— Start of Text shown —

COP3503C - Computer Science 2 - Exam 2 Review

What to do after BS Tree Deletion - Successor Rule (Swapping out with nearest greater value and deleting node after changing into leaf position) and other things too. :)

Case 1 (x’s sibling is Red)

1. Change x’s sibling w color status to Black.

2. Change x’s parent color to Red

3. Perform a rotation on x’s parent in the direction of x.

4. Reassign w to the new sibling of x (x stays in the same place.)

Case 2 (x’s sibling is Black, and its children are both Black)

1. Change x’s sibling w color status to Red

2. Reassign x’s pointer to x’s parent.

Left Case 3 (x’s sibling w is Black, w’s left child is Red, and w’s right child is Black)

1. Change x’s sibling w left child color status to Black.

2. Change x’s sibling w color status to Red.

3. Perform a Right rotation at w.

4. Reassign w to the post-movement child node that w used to occupy.

5. Proceed to Left Case 4.

Left Case 4 (x’s sibling w is Black, w’s right child is Red)

1. Change x’s sibling w color status to the parent.

2. Change x’s parent color status to Black.

3. Change w’s right child color status to Black.

4. Perform Left Rotation on x’s parent.

5. Reassign x to point to the root.

— End of Text shown —

■ **Requirement a**:
Rewrite the entries from the line with "Return every road" to the line with "road 2 (track): [(459,211),(475,504)]", replacing "sorted" with "ordered" and keeping everything else the same.
The entries below have no connection to the red-black tree deletion notes.

— Start of Data listing —

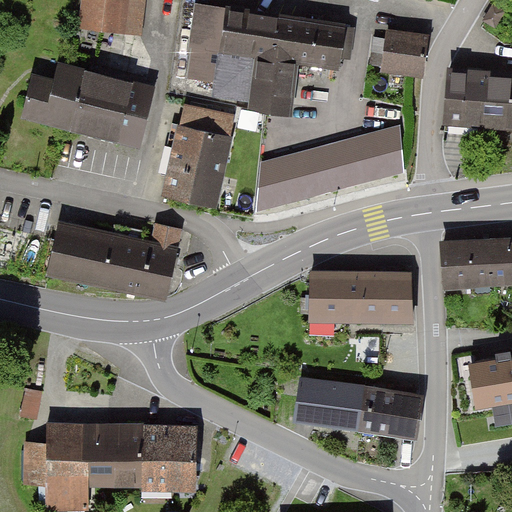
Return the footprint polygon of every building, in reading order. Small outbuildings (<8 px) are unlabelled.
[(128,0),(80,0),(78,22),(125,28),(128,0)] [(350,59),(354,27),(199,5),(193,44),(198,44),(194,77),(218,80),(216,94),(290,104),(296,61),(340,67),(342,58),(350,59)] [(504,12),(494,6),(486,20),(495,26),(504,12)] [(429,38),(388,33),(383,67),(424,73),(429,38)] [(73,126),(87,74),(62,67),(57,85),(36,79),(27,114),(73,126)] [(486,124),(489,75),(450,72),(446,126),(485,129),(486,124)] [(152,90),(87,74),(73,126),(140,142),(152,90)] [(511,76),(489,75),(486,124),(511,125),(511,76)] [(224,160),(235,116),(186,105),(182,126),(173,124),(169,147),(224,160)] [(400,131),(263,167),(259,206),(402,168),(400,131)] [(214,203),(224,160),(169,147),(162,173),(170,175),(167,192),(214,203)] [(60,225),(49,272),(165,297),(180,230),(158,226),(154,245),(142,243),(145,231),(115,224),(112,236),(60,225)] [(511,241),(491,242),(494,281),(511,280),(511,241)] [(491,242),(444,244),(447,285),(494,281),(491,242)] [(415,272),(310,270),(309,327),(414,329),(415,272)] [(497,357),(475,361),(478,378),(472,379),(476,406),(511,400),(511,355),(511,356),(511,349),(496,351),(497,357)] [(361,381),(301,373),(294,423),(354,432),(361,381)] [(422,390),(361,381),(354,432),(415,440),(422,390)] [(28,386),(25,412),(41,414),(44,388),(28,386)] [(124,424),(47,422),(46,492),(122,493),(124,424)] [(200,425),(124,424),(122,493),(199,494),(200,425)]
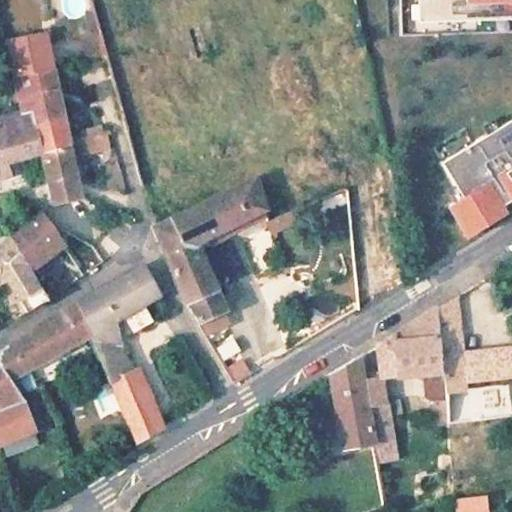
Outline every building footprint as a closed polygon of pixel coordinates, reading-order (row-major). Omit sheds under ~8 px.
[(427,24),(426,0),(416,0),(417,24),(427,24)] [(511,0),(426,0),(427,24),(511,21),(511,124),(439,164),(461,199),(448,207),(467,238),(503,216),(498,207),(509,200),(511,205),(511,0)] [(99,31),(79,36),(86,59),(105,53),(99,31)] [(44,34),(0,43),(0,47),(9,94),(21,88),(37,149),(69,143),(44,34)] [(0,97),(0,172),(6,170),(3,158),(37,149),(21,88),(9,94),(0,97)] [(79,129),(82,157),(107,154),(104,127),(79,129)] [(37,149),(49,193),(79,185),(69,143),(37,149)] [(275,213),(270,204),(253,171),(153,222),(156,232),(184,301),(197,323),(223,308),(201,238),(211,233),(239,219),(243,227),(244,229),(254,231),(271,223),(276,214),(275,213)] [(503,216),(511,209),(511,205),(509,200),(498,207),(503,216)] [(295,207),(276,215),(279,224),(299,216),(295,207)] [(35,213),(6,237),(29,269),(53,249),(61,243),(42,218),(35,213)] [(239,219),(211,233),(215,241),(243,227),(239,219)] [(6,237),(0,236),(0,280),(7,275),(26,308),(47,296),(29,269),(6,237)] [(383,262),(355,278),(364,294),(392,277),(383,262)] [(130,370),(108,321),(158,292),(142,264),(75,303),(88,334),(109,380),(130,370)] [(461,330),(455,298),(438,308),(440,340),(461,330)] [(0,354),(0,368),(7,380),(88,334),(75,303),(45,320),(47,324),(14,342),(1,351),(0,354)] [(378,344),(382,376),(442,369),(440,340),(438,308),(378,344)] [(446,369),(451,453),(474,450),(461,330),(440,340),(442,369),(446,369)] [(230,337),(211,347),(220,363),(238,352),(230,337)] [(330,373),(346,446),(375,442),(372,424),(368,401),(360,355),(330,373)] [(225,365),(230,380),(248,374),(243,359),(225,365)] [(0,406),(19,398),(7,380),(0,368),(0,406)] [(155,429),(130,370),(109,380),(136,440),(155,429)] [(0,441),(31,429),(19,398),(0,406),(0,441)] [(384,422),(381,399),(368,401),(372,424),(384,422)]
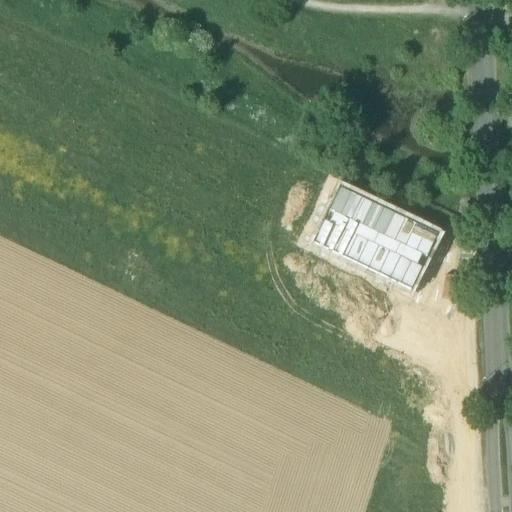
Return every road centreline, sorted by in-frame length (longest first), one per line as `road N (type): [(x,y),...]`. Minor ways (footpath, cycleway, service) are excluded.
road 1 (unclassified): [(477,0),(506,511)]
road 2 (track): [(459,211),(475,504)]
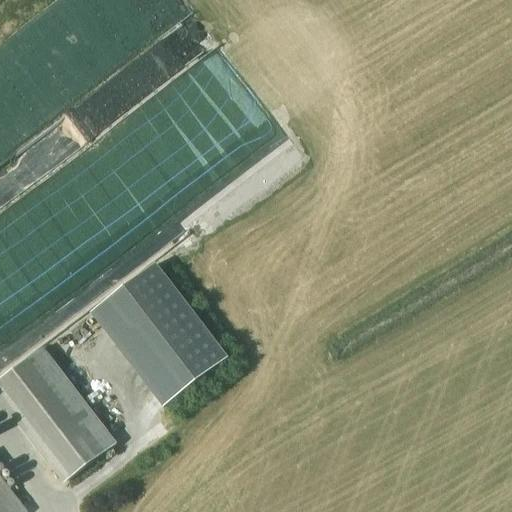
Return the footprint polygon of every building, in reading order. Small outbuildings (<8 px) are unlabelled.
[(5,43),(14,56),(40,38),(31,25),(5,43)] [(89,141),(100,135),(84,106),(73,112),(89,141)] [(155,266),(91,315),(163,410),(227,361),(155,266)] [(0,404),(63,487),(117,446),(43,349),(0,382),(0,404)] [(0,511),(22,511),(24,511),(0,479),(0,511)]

— End of Data listing —

■ **Requirement b**:
In the red-black tree deletion notes, which rotation is performed in Left Case 3?

■ **Expected output a**:
Return every road centreline, ordered by in-frame length (longest first), one per line as `road N (type): [(x,y),...]`. Minor ways (footpath, cycleway, service) are excluded.
road 1 (unclassified): [(477,0),(506,511)]
road 2 (track): [(459,211),(475,504)]

■ **Expected output b**:
A right rotation at w.